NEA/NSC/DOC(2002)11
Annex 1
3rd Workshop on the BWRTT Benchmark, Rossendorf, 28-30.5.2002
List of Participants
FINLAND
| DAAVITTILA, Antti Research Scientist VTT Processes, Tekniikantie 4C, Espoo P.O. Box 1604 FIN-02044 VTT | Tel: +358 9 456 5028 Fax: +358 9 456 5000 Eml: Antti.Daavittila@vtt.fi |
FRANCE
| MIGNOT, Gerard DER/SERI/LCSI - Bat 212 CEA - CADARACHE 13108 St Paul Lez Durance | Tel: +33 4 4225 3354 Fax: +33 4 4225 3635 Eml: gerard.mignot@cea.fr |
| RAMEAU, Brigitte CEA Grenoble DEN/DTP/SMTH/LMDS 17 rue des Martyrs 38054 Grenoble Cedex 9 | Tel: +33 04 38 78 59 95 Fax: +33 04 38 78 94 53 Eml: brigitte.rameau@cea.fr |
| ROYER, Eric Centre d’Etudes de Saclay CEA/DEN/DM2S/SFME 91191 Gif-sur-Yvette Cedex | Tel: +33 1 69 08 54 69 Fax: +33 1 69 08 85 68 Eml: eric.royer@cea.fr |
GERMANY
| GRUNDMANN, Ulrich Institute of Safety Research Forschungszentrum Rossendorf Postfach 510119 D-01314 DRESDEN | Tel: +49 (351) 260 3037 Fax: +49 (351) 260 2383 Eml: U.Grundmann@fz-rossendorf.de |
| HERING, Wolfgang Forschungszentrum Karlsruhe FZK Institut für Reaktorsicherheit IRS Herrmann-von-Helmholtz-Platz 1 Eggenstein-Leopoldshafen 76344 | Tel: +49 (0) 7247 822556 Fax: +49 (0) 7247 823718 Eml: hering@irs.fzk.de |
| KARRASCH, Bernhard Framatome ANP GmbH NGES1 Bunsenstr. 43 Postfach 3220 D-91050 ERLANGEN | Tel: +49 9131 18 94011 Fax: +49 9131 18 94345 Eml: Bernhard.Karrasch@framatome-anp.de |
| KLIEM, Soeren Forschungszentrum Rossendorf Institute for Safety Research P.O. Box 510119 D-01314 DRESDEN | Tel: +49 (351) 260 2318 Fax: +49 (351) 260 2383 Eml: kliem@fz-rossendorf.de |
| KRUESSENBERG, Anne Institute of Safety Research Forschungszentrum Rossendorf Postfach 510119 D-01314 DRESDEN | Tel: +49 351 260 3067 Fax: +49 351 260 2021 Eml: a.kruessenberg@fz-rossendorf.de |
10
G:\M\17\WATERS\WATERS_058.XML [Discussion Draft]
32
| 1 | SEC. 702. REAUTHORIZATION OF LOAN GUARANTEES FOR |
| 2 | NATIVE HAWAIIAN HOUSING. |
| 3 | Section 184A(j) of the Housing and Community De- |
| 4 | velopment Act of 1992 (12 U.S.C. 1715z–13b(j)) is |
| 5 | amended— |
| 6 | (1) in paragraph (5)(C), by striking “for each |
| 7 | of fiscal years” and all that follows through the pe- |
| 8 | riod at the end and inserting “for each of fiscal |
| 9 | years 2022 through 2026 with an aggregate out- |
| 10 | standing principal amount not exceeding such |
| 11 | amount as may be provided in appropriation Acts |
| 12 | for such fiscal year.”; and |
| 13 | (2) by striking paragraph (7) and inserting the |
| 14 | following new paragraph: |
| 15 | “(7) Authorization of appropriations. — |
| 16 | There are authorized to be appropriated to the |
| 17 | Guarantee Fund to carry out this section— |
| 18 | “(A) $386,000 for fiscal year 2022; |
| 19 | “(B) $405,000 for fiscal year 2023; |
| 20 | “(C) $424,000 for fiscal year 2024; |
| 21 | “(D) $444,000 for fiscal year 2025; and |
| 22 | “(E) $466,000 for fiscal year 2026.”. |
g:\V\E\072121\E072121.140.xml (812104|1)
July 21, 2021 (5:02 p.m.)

....................

**WHAT YOU ARE ASKED TO DO**
Your job is to write out the data exactly as it stands.

**RESULT FOR THIS TASK**
NEA/NSC/DOC(2002)11
Annex 1
3rd Workshop on the BWRTT Benchmark, Rossendorf, 28-30.5.2002
List of Participants
FINLAND
| DAAVITTILA, Antti Research Scientist VTT Processes, Tekniikantie 4C, Espoo P.O. Box 1604 FIN-02044 VTT | Tel: +358 9 456 5028 Fax: +358 9 456 5000 Eml: Antti.Daavittila@vtt.fi |
FRANCE
| MIGNOT, Gerard DER/SERI/LCSI - Bat 212 CEA - CADARACHE 13108 St Paul Lez Durance | Tel: +33 4 4225 3354 Fax: +33 4 4225 3635 Eml: gerard.mignot@cea.fr |
| RAMEAU, Brigitte CEA Grenoble DEN/DTP/SMTH/LMDS 17 rue des Martyrs 38054 Grenoble Cedex 9 | Tel: +33 04 38 78 59 95 Fax: +33 04 38 78 94 53 Eml: brigitte.rameau@cea.fr |
| ROYER, Eric Centre d’Etudes de Saclay CEA/DEN/DM2S/SFME 91191 Gif-sur-Yvette Cedex | Tel: +33 1 69 08 54 69 Fax: +33 1 69 08 85 68 Eml: eric.royer@cea.fr |
GERMANY
| GRUNDMANN, Ulrich Institute of Safety Research Forschungszentrum Rossendorf Postfach 510119 D-01314 DRESDEN | Tel: +49 (351) 260 3037 Fax: +49 (351) 260 2383 Eml: U.Grundmann@fz-rossendorf.de |
| HERING, Wolfgang Forschungszentrum Karlsruhe FZK Institut für Reaktorsicherheit IRS Herrmann-von-Helmholtz-Platz 1 Eggenstein-Leopoldshafen 76344 | Tel: +49 (0) 7247 822556 Fax: +49 (0) 7247 823718 Eml: hering@irs.fzk.de |
| KARRASCH, Bernhard Framatome ANP GmbH NGES1 Bunsenstr. 43 Postfach 3220 D-91050 ERLANGEN | Tel: +49 9131 18 94011 Fax: +49 9131 18 94345 Eml: Bernhard.Karrasch@framatome-anp.de |
| KLIEM, Soeren Forschungszentrum Rossendorf Institute for Safety Research P.O. Box 510119 D-01314 DRESDEN | Tel: +49 (351) 260 2318 Fax: +49 (351) 260 2383 Eml: kliem@fz-rossendorf.de |
| KRUESSENBERG, Anne Institute of Safety Research Forschungszentrum Rossendorf Postfach 510119 D-01314 DRESDEN | Tel: +49 351 260 3067 Fax: +49 351 260 2021 Eml: a.kruessenberg@fz-rossendorf.de |
10
G:\M\17\WATERS\WATERS_058.XML [Discussion Draft]
32
| 1 | SEC. 702. REAUTHORIZATION OF LOAN GUARANTEES FOR |
| 2 | NATIVE HAWAIIAN HOUSING. |
| 3 | Section 184A(j) of the Housing and Community De- |
| 4 | velopment Act of 1992 (12 U.S.C. 1715z–13b(j)) is |
| 5 | amended— |
| 6 | (1) in paragraph (5)(C), by striking “for each |
| 7 | of fiscal years” and all that follows through the pe- |
| 8 | riod at the end and inserting “for each of fiscal |
| 9 | years 2022 through 2026 with an aggregate out- |
| 10 | standing principal amount not exceeding such |
| 11 | amount as may be provided in appropriation Acts |
| 12 | for such fiscal year.”; and |
| 13 | (2) by striking paragraph (7) and inserting the |
| 14 | following new paragraph: |
| 15 | “(7) Authorization of appropriations. — |
| 16 | There are authorized to be appropriated to the |
| 17 | Guarantee Fund to carry out this section— |
| 18 | “(A) $386,000 for fiscal year 2022; |
| 19 | “(B) $405,000 for fiscal year 2023; |
| 20 | “(C) $424,000 for fiscal year 2024; |
| 21 | “(D) $444,000 for fiscal year 2025; and |
| 22 | “(E) $466,000 for fiscal year 2026.”. |
g:\V\E\072121\E072121.140.xml (812104|1)
July 21, 2021 (5:02 p.m.)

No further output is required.